50+ years ago, I was dismantling flower benches in greenhouses by sawing them up with a circular saw, then breaking up the piece for disposal. They were made of a material called transite, which is nothing but asbestos fibers in concrete. They had been there from the late 30s when the greenhouses were built, years before WW2.

We also dismantled a boiler that was covered in asbestos insulation. In the 60s, it wasn't a big deal. I even remember having asbestos gloves in chemistry classes for handling hot beakers and flasks. Asbestos was used for years in brake pads which wear down and turn to dust.
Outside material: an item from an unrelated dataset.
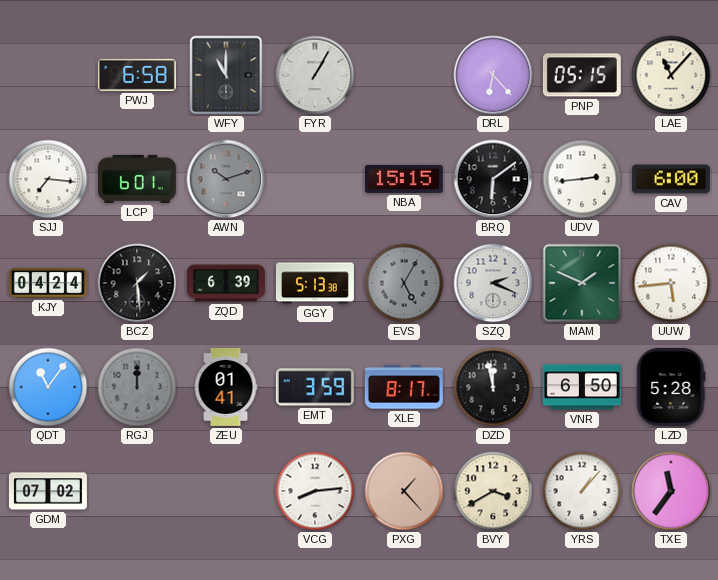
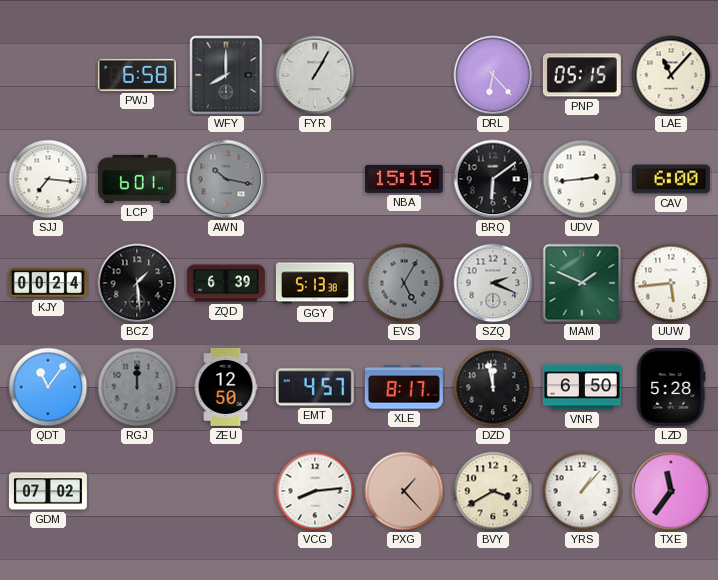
WFY: 11:00 -> 8:00
AWN: 10:12 -> 10:17
KJY: 04:24 -> 00:24
ZEU: 01:41 -> 12:50
EMT: 3:59 -> 4:57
I spent the last 10 or so years of my career doing health and safety stuff in plants that handled lots of pigments (dust) and solvents (toluene). We've learned a whole lot in the last 50 years.
 

witzendoz

Senior Member
I Used 50mm, where I need thinker I used 2 sheets to make the 100mm, I bought a lot of it and it was easier to stick to the same thickness for flexibility. Its hard to cut, they cut it to size for me with a diamond blade saw. The accoustisorb 2 can be cut with a knife but is not as good with low end absorption. I did later use some of the 2 around the place as well later in the build.
 

witzendoz

Senior Member
The rest of the answer, it does cost more than fibreglass, however when making traps and gobos you don’t have to cover it. It will absorb 100hz if you build it into a bass trap, just like high density fibreglass. I live in Australia.